Exceptions to the normal requirements for adjustment for battered spouses/children. Legislation enacted in 2000 allows persons with approved self-petitions to adjust their status under the normal adjustment provision, INA § 245(a), even if the self-petitioner entered the without inspection and notwithstanding the limitations imposed by INA § 245(c). As a result, the self-petitioner would remain eligible for § 245(a) adjustment notwithstanding the existence any of the following bars to adjustment:
(1) entry without inspection (EWI);
(2) overstay of a valid period of nonimmigrant stay or failure to maintain lawful status at any time;
(3) unauthorized employment at any time after entry;
(4) admission as a crew member in the D nonimmigrant category;
(5) admission as an alien in transit without a visa (TWOV);
(6) admission as a tourist or business visitor under the VWP or the Guam Visa Waiver Program; or
(7) admission as an S nonimmigrant.

USCIS issued guidance in April 2008 addressing adjustment of status applications filed by VAWA  (Violence Against Women (and men) Act) self-petitioners who are present in the United States without having been inspected and admitted or paroled. The agency clarifies the effect of a 2000 statutory amendment exempting self-petitioners from the requirement under § 245(a) that adjustment applicants must be admitted or paroled. The agency has indicated that the provision also exempts self-petitioners from the inadmissibility ground under § 212(a)(6)(A) (which renders inadmissible an alien who is present in the United States without inspection). The guidance also allows a motion to reconsider or reopen to be filed, without fee, for a VAWAself-petitioner who filed an adjustment application on or after January 14, 1998, and USCIS denied the application solely because the VAWAself-petitioner was inadmissible under section 212(a)(6)(A) of the Act.

Transfer of priority dates for battered spouse/child of permanent resident with prior family 2A preference petition. A self-petitioner listed as the beneficiary of a family second (2A) petition filed by the permanent resident abuser to accord the self-petitioner immigrant classification as his or her spouse or child will be allowed to transfer the visa petition priority date to the self-petition. The earlier priority date may be assigned without regard to the current validity of the prior visa petition filed by the abuser, and may be used even if the relative visa petition was withdrawn, denied, or the approval revoked. This is important for self-petitioners who are spouses or children of permanent resident abusers since by allowing the transfer of priority dates, they will not have to wait years before a visa number becomes available.

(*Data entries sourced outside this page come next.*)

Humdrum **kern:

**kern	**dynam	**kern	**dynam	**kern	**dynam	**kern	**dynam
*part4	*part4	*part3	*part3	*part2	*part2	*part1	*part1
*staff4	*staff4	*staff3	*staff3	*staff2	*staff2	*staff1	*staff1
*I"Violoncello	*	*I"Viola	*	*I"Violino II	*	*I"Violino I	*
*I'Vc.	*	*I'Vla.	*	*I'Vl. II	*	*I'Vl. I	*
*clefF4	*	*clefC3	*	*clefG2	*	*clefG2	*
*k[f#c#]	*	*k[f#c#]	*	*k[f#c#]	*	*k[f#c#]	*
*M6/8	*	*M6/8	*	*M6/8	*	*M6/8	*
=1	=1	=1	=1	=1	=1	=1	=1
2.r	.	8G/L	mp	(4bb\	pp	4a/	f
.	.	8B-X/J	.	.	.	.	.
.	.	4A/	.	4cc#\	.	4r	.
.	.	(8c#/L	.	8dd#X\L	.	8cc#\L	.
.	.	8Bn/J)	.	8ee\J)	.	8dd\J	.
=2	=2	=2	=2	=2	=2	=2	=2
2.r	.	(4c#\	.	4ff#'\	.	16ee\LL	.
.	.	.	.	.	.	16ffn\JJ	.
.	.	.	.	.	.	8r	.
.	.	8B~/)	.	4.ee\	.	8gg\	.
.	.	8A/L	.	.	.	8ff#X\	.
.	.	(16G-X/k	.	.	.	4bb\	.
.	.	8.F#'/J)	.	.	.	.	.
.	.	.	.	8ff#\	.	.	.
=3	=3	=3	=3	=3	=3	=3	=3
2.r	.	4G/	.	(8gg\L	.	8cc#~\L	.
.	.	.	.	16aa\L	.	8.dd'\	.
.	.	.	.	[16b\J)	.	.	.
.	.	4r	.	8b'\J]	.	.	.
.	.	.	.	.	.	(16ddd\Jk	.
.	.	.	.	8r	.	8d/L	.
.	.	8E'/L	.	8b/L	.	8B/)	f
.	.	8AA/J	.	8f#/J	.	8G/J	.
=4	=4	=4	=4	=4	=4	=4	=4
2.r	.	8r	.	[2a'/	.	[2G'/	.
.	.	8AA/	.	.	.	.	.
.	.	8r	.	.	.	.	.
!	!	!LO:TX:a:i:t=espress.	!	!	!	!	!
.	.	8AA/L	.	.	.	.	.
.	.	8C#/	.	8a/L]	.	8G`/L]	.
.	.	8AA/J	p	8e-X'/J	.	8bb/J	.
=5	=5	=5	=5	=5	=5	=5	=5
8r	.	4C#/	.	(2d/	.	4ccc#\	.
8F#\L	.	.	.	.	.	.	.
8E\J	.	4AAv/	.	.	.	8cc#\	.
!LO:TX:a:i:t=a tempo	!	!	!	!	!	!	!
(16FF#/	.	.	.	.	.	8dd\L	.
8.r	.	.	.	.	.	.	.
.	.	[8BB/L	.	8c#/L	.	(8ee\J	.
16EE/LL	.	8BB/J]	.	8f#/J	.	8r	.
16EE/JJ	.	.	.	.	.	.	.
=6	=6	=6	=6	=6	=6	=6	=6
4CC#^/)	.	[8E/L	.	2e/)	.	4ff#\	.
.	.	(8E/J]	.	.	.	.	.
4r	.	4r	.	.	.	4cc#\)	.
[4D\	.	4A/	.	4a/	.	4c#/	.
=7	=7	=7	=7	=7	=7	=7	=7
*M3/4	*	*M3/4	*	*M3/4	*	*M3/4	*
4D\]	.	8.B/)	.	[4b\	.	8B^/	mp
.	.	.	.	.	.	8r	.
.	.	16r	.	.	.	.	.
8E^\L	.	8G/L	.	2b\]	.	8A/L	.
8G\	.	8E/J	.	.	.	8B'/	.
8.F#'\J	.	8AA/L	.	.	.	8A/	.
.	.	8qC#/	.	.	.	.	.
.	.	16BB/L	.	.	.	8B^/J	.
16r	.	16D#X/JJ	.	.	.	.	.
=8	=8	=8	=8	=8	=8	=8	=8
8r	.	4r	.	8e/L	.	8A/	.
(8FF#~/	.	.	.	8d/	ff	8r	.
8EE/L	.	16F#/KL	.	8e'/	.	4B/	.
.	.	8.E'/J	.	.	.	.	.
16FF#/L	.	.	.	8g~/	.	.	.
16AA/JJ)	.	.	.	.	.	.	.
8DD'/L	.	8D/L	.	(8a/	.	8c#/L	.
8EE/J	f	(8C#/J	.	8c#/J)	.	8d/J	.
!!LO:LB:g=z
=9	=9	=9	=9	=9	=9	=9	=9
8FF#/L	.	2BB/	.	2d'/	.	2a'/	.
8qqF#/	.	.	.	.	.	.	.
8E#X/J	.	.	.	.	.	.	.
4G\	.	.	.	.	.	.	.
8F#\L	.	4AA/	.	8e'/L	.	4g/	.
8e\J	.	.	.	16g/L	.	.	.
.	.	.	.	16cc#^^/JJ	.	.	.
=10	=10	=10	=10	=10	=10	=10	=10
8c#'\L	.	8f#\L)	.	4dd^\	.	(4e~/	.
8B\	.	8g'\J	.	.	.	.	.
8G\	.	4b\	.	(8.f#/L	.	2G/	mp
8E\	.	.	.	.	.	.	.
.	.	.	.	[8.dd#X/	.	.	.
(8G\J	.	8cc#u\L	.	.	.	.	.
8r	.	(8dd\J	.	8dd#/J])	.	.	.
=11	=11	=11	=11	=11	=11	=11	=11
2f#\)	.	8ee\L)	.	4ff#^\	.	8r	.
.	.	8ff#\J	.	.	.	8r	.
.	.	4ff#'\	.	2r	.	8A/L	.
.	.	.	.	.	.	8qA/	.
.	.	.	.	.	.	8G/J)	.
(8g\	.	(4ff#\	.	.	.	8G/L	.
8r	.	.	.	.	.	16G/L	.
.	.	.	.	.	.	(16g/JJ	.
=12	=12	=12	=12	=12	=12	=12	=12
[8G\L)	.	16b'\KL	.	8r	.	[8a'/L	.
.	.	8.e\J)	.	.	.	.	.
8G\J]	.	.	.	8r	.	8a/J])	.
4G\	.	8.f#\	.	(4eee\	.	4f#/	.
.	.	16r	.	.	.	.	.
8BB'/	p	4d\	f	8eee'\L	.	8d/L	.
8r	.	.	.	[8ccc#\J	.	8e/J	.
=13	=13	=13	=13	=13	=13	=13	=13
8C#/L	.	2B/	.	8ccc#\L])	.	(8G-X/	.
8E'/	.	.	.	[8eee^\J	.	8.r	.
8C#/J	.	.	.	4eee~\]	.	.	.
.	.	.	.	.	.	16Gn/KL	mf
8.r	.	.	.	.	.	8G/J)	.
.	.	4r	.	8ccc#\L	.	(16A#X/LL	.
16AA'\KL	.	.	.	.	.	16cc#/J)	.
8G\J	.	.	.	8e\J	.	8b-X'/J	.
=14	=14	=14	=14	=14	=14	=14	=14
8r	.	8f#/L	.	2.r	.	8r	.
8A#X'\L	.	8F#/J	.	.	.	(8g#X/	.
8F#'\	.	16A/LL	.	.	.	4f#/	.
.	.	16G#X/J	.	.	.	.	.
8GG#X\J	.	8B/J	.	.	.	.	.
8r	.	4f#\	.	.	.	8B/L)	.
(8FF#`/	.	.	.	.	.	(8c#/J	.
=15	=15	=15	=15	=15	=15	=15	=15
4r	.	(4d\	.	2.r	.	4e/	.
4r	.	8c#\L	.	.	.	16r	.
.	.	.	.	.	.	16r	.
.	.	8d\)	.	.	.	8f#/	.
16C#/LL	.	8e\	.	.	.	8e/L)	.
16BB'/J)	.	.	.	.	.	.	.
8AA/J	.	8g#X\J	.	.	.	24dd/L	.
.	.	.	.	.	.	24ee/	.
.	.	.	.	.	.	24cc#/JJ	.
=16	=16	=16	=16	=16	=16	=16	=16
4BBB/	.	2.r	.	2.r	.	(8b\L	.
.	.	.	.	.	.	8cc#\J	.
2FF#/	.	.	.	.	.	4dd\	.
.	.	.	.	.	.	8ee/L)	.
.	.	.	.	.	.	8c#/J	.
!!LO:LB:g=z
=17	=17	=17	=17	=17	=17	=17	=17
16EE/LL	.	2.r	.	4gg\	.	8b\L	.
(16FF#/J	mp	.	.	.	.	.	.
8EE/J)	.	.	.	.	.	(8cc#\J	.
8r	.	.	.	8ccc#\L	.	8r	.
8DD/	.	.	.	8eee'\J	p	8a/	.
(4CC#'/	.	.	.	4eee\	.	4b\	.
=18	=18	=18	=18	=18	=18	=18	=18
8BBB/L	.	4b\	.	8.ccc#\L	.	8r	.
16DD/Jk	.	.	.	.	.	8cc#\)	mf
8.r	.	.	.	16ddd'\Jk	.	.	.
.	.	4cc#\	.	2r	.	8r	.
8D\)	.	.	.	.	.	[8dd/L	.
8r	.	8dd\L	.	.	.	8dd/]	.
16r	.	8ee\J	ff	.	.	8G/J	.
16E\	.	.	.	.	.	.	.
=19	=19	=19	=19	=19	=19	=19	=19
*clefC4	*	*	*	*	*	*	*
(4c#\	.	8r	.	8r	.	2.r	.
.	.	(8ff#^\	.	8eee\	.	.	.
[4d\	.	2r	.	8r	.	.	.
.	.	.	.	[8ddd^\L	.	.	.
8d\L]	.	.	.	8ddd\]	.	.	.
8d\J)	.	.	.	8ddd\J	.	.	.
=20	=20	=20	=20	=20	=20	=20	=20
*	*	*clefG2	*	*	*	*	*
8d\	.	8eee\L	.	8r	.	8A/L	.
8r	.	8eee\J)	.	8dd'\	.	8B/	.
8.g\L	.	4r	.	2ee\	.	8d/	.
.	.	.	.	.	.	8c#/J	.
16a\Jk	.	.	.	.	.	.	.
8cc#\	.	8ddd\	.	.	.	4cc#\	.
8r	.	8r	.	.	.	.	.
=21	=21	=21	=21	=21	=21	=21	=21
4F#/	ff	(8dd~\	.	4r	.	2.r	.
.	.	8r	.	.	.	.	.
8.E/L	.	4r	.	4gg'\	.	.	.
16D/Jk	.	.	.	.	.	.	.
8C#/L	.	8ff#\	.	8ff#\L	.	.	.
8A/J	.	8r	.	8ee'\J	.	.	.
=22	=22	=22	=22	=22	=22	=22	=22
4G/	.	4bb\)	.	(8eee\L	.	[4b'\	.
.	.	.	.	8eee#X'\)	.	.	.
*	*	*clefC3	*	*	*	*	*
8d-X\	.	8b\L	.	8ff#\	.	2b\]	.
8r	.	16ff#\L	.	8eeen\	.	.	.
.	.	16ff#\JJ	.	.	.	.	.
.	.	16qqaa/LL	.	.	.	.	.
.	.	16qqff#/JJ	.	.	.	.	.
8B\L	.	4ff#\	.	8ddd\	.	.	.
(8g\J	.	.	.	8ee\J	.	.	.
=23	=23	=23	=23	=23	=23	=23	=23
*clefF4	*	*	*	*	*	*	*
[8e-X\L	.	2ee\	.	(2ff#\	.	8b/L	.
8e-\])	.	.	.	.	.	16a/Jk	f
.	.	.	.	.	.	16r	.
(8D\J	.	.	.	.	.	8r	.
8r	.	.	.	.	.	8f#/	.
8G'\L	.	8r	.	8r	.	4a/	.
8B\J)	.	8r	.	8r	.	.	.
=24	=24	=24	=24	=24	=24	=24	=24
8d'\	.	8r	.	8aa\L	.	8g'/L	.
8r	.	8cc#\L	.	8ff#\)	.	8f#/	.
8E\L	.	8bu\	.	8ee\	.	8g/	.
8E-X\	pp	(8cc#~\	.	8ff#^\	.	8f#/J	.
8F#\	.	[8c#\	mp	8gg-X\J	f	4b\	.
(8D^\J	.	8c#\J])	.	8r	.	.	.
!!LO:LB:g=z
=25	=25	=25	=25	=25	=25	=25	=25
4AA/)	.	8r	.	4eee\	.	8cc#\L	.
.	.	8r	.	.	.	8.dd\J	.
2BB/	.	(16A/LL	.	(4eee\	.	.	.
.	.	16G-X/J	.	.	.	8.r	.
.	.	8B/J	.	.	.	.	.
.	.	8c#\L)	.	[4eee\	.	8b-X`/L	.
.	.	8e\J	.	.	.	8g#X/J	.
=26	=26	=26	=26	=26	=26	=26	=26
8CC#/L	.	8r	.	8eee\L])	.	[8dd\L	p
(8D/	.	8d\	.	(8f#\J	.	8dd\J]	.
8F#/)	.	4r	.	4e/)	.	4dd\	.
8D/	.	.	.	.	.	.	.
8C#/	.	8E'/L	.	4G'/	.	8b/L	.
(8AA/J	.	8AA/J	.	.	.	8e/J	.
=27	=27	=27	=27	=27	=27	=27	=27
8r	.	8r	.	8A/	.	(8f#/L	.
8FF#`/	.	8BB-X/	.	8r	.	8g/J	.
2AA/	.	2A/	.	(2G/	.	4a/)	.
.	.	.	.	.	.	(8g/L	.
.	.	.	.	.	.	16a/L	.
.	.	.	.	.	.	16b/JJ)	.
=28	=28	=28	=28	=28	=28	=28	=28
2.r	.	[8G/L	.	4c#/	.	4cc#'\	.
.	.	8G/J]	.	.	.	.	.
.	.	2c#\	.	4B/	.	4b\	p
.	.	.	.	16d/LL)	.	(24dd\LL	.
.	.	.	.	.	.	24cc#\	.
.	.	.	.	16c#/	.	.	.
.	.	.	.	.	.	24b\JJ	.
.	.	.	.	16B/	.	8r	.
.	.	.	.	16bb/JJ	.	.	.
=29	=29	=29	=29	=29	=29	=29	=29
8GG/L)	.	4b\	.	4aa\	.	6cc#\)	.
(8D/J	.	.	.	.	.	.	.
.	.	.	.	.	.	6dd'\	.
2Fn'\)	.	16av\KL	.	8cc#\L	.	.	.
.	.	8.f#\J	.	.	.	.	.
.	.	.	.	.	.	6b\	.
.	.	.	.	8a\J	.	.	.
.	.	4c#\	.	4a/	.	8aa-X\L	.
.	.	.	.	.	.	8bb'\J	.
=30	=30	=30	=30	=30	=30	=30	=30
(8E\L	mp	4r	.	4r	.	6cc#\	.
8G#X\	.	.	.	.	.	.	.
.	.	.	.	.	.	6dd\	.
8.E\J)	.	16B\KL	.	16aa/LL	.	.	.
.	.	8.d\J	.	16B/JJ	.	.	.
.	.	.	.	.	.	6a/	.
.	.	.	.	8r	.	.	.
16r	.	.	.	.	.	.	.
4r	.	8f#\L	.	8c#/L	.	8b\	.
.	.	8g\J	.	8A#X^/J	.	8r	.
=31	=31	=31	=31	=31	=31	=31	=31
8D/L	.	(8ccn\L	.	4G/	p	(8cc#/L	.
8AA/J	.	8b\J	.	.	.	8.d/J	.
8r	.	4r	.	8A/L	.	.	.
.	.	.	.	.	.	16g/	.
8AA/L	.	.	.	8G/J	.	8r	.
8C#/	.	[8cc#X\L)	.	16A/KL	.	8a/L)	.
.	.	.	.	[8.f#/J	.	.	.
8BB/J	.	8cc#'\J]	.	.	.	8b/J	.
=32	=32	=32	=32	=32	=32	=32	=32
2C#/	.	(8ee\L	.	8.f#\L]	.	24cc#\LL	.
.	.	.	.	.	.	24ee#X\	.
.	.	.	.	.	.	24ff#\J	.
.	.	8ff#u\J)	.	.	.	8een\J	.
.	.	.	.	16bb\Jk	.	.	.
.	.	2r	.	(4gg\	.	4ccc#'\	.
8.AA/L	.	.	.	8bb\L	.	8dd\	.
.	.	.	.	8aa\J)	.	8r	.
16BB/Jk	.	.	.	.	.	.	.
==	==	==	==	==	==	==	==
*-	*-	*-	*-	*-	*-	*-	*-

Battered spouses and children with pending adjustment applications. An adjustment of status applicant who states that he or she has been abused by the petitioning U.S. citizen or permanent resident spouse or parent may file a self-petition while an adjustment application is pending. If the spouse or child chooses to self-petition in these cases, he or she is not required to file another adjustment of status application if: (1) the previously filed adjustment application is still pending before USCIS on the date the self-petition was filed, and (2) the spouse or child qualified for adjustment of status on the date the adjustment application was filed with USCIS. In these cases, the alien may continue to obtain work authorization and advance parole for travel purposes. If an adjustment of status application is not pending, the self-petitioner may file an adjustment of status application with a local office only after the self-petition is filed and approved by the Vermont SC, provided an immigrant visa is immediately available (as discussed above).